Chart interpretation tasks:
——
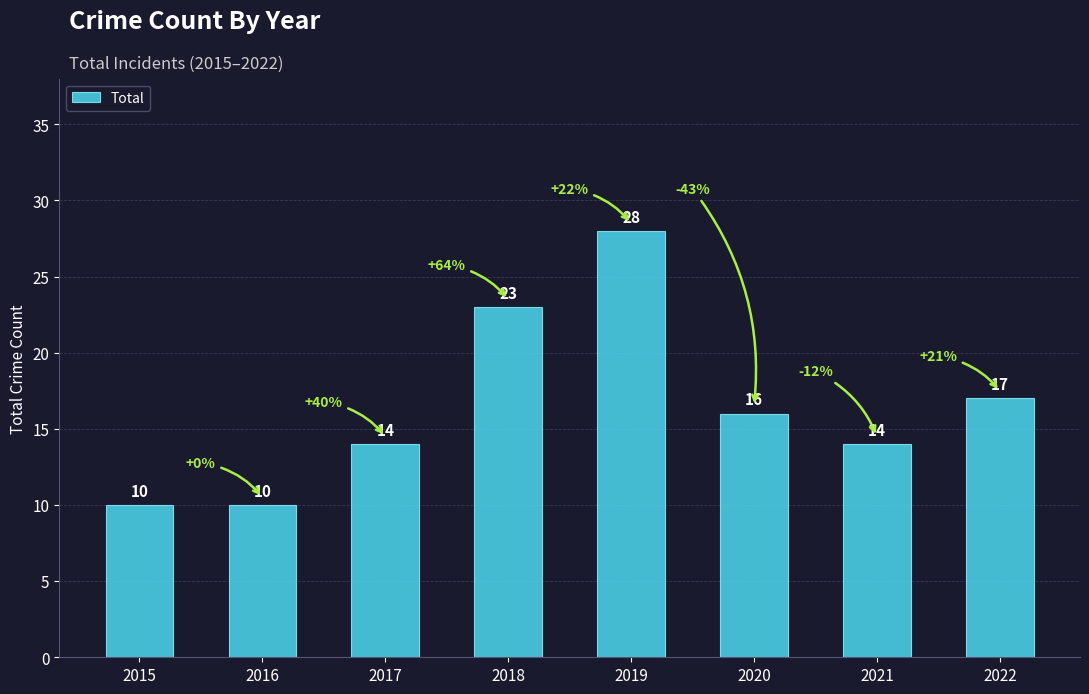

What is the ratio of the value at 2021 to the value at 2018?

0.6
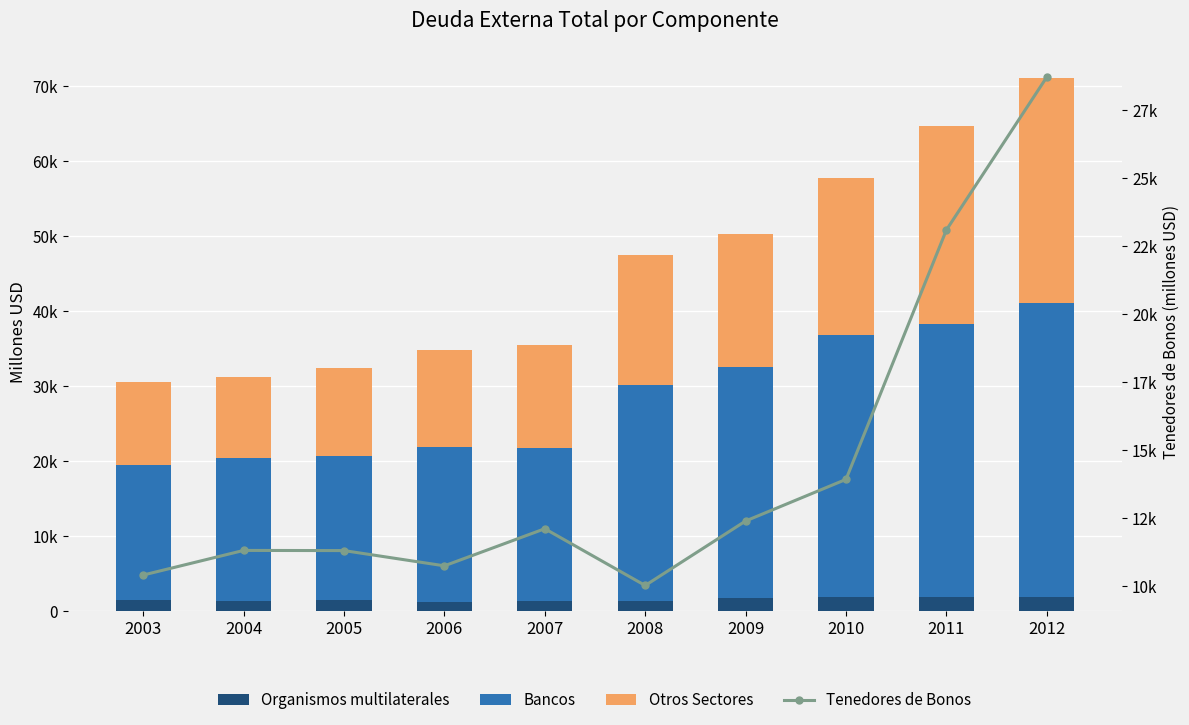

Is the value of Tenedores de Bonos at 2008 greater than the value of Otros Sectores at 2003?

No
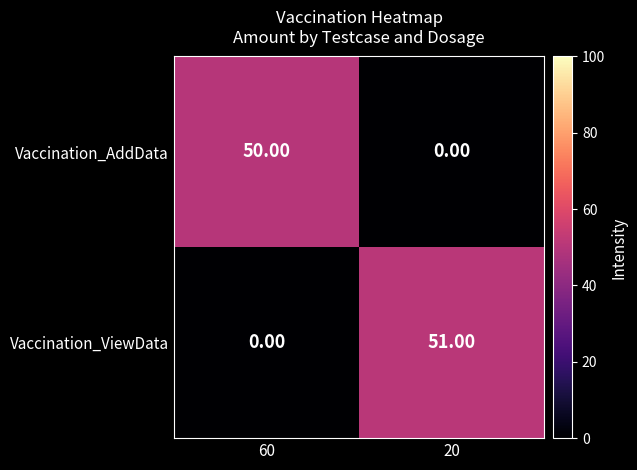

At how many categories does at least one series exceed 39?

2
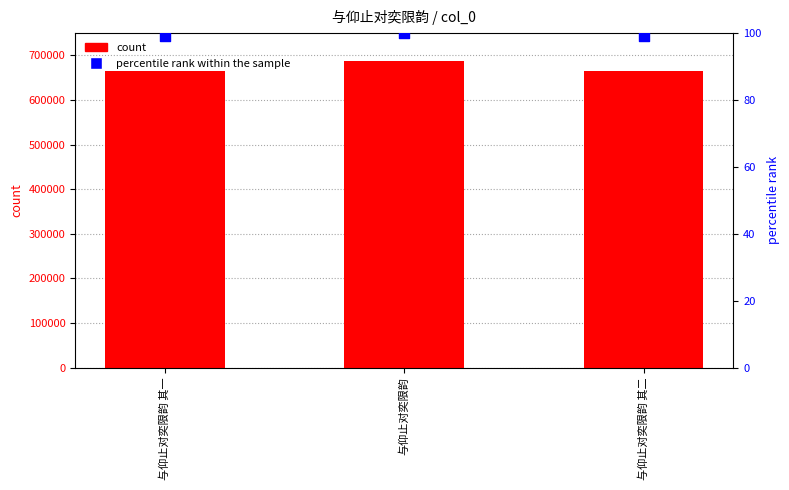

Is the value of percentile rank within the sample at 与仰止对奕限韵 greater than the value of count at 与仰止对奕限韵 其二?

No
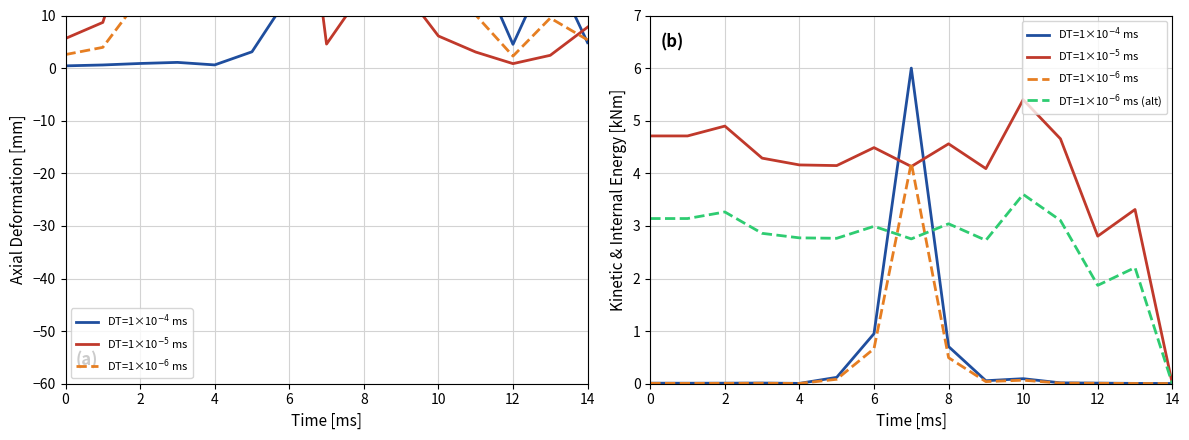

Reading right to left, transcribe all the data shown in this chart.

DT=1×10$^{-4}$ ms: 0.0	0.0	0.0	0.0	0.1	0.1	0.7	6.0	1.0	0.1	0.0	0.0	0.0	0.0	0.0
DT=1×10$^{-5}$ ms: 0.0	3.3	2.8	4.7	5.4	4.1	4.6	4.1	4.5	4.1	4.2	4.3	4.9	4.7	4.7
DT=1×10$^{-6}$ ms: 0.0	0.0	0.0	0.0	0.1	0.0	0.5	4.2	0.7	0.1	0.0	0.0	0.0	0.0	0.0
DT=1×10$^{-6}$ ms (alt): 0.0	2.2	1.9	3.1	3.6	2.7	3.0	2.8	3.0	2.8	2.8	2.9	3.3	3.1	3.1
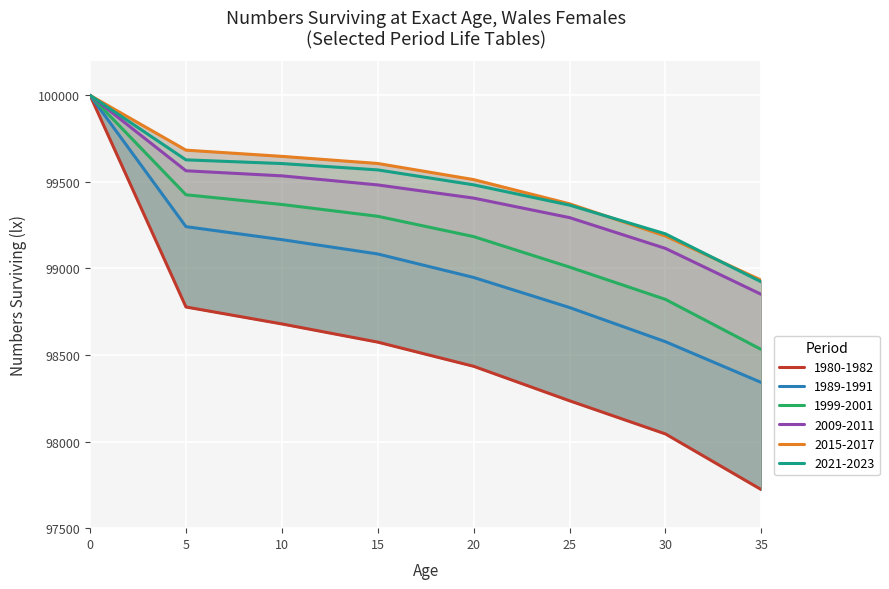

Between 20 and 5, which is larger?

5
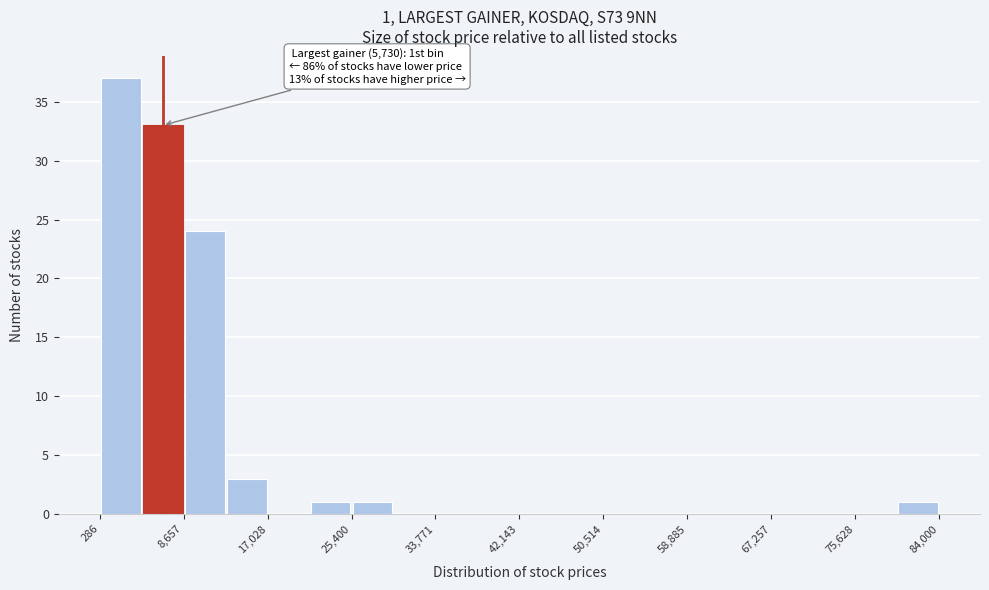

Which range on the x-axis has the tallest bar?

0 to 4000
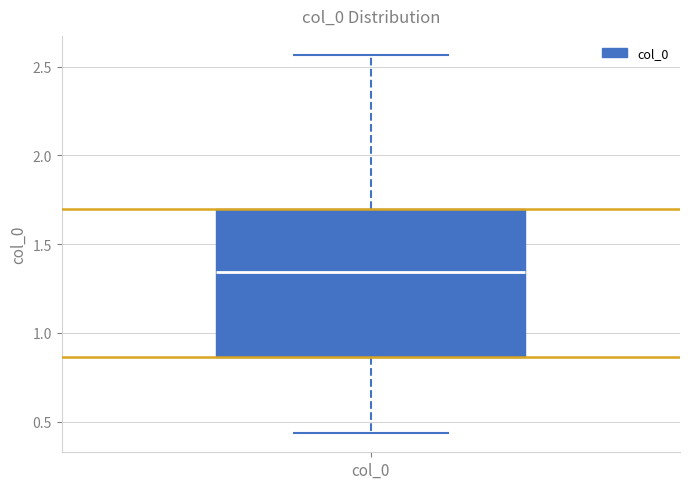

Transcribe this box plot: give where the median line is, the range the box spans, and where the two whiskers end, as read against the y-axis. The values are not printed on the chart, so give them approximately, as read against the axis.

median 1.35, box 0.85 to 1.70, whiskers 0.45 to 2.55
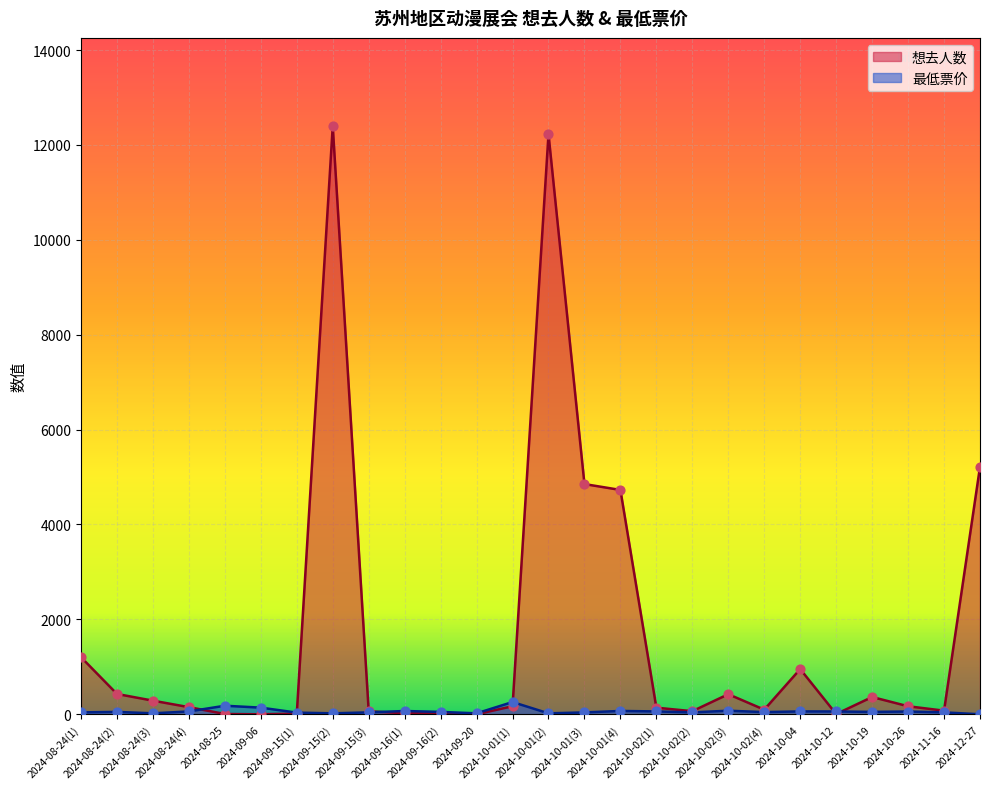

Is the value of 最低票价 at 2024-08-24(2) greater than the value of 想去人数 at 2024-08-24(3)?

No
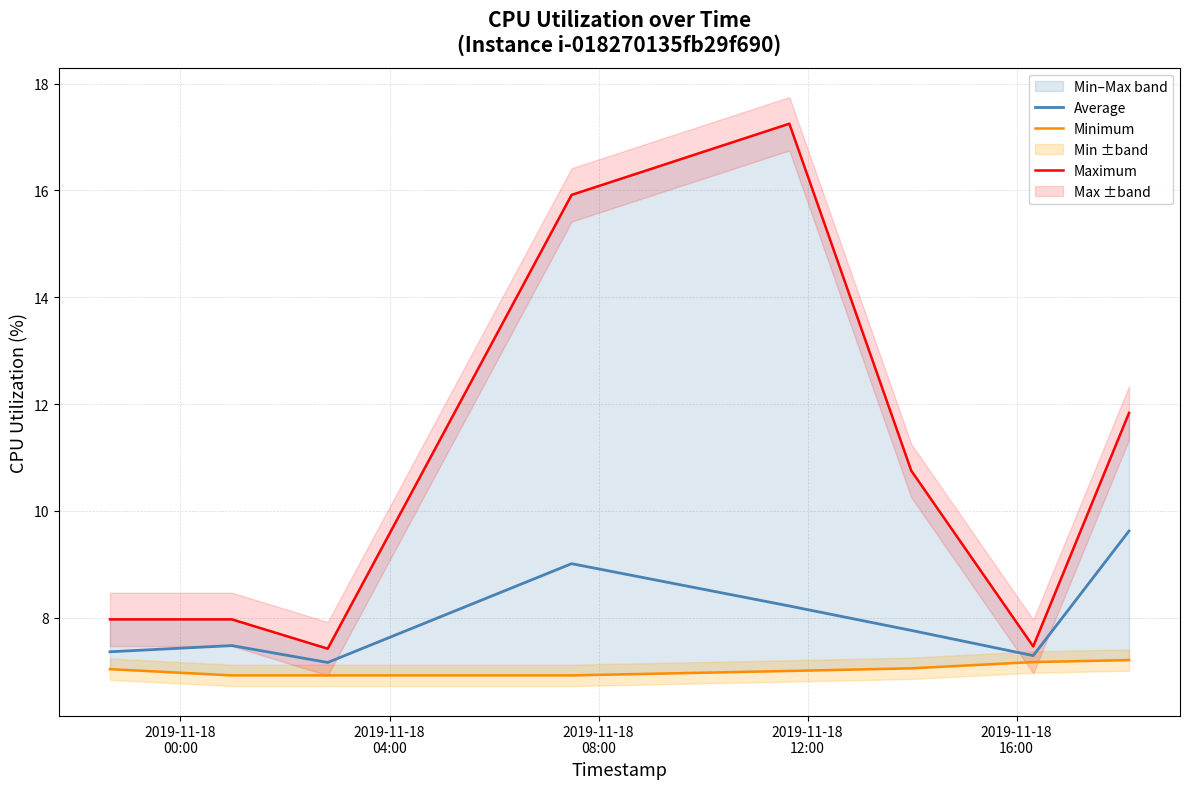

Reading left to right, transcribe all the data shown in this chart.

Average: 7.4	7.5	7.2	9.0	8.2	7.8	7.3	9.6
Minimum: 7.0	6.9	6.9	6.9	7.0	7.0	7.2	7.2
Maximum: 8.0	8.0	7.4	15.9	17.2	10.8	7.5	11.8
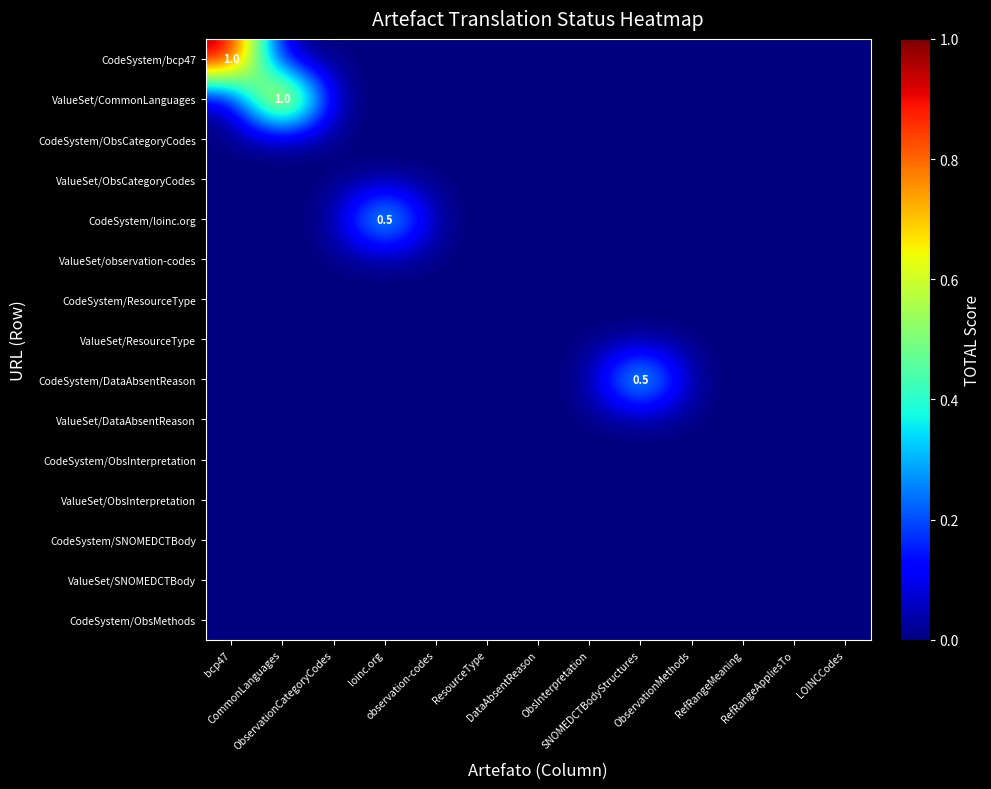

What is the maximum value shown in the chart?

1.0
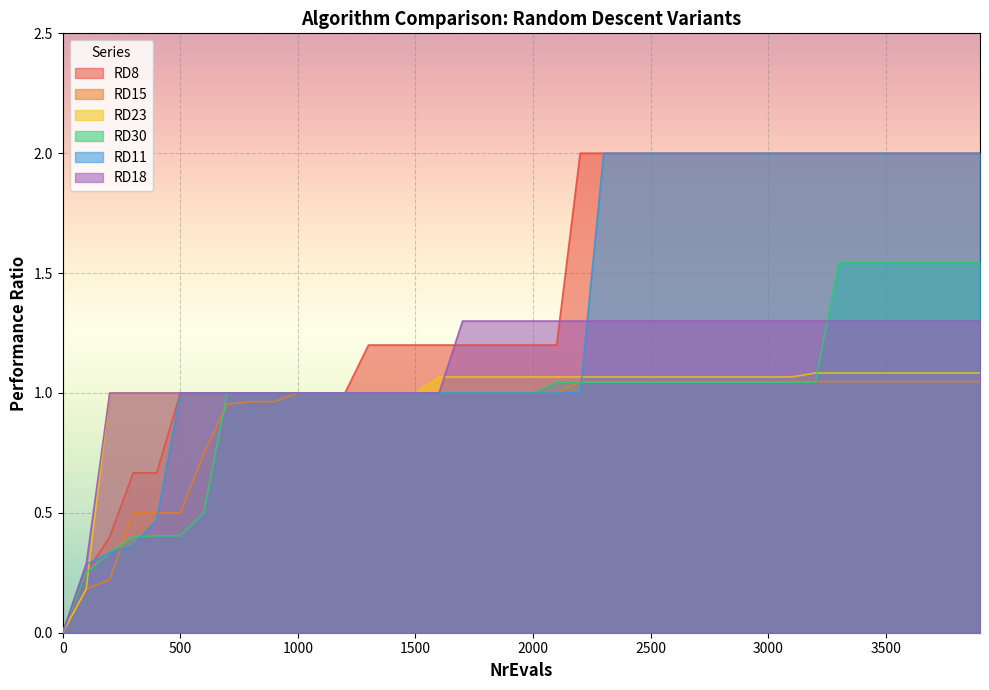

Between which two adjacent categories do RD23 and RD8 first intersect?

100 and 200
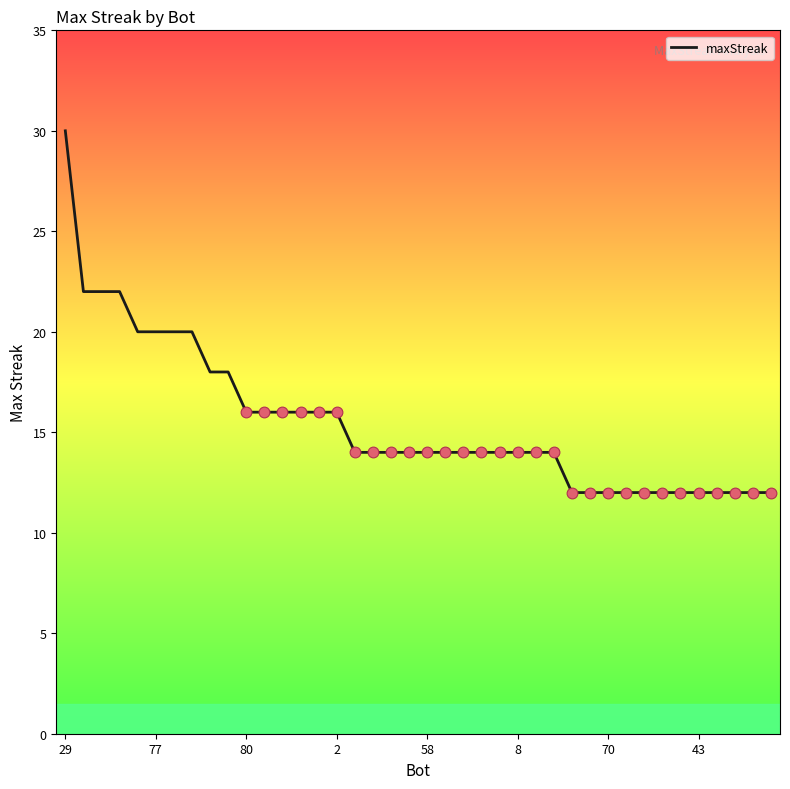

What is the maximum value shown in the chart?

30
——
Your instructions:
Gather each line in the listing that contains the word "right". Only matches with the same capitalization count.

Exercise response:
Reading right to left, transcribe all the data shown in this chart.
Reading left to right, transcribe all the data shown in this chart.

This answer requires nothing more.